Mais pour les ouvriers Albert Camus restera l’écrivain qui, le premier, s’est élevé contre l’oppression coloniale en Algérie. La « solution brésilienne », qui fut la sienne, fusion des races dans l’indépendance, et qui tenait compte de l’apport culturel, vint certes trop tard et, conscient de son impuissance à faire triompher « la mesure qui féconde la révolte » comme certains d’entre nous, il assistait atterré au déchaînement d’une sauvagerie où les coupables et les innocents ne sont plus délimités par des frontières, de races, de religions, de culture !

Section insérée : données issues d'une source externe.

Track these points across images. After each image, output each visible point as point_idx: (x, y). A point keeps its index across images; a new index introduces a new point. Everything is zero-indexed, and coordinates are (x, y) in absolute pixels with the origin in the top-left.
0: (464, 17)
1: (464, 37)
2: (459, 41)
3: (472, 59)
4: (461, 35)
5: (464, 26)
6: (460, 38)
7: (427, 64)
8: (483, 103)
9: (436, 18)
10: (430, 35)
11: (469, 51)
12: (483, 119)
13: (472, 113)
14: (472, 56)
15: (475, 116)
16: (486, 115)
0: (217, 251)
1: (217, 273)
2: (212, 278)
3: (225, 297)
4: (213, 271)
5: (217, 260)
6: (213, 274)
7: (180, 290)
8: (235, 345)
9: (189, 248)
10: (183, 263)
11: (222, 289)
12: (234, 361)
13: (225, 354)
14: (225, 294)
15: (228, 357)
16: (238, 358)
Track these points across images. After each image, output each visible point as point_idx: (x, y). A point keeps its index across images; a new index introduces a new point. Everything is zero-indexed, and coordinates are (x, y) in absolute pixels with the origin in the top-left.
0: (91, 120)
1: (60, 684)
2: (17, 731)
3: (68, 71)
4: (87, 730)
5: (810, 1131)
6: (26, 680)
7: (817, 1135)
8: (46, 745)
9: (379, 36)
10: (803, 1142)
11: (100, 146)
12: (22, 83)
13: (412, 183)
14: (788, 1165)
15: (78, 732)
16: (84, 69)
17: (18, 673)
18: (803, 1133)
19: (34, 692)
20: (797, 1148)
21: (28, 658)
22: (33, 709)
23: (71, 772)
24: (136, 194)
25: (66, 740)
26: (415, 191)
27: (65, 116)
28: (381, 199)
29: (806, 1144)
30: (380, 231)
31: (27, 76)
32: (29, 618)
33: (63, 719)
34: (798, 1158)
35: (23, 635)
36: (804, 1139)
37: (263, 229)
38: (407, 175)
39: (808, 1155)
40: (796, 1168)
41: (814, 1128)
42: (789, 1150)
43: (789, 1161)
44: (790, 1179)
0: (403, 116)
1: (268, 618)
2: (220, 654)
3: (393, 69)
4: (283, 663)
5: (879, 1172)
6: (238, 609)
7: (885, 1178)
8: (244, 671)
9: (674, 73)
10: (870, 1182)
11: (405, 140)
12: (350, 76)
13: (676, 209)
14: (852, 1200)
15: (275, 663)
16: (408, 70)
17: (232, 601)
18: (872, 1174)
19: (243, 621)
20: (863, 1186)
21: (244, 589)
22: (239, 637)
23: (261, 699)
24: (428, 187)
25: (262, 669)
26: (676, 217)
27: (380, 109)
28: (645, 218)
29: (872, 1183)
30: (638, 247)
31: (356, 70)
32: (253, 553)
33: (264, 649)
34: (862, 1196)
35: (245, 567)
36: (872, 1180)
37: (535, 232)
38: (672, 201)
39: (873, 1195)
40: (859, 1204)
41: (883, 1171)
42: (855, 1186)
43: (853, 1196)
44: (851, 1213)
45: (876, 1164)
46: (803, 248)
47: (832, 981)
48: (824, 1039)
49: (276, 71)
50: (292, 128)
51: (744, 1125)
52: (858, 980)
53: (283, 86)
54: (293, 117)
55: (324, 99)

Pour les ouvriers, Camus restera l’écrivain qui n’avait jamais cessé de dénoncer les crimes du fascisme en Espagne, du stalinisme en Hongrie, du racisme aux États-Unis.

L’espoir qui permet à l’homme de porter le fardeau, Albert Camus le plaçait dans « le syndicat et la commune », dans la « profession et le village ». Il était aussi loin d’une morale pure sans réalisme que d’un réalisme sans morale. « C’est pourquoi le verbiage humanitaire n’est pas plus fondé que la provocation cynique », écrivait-il dans les pages que Bourdet, Sartre ou leurs amis se sont bien gardés de citer.

Albert Camus, qui au-dessus de tout plaçait l’esprit d’équipe, était notre camarade. Son amitié, qui n’a jamais supposé une adhésion entière à toutes le solutions que nous proposons aux hommes, ne s’est jamais relâchée. Sa présence, dans nos manifestations, ses contacts avec quelques-uns d’entre nous aux heures difficiles en font foi.

Nous conserverons le souvenir de l’homme, de l’écrivain, du philosophe qui « refusa de diviniser » la révolution césarienne qui « préfère un homme abstrait à un homme de chair » pour se ranger aux côtés du révolté « qui butte inlassablement contre le mal, à partir duquel il ne lui reste qu’à prendre un nouvel élan ».

La Rédaction du M.L.


Les phrases entre guillements sont extraites de l’œuvre d’Albert Camus.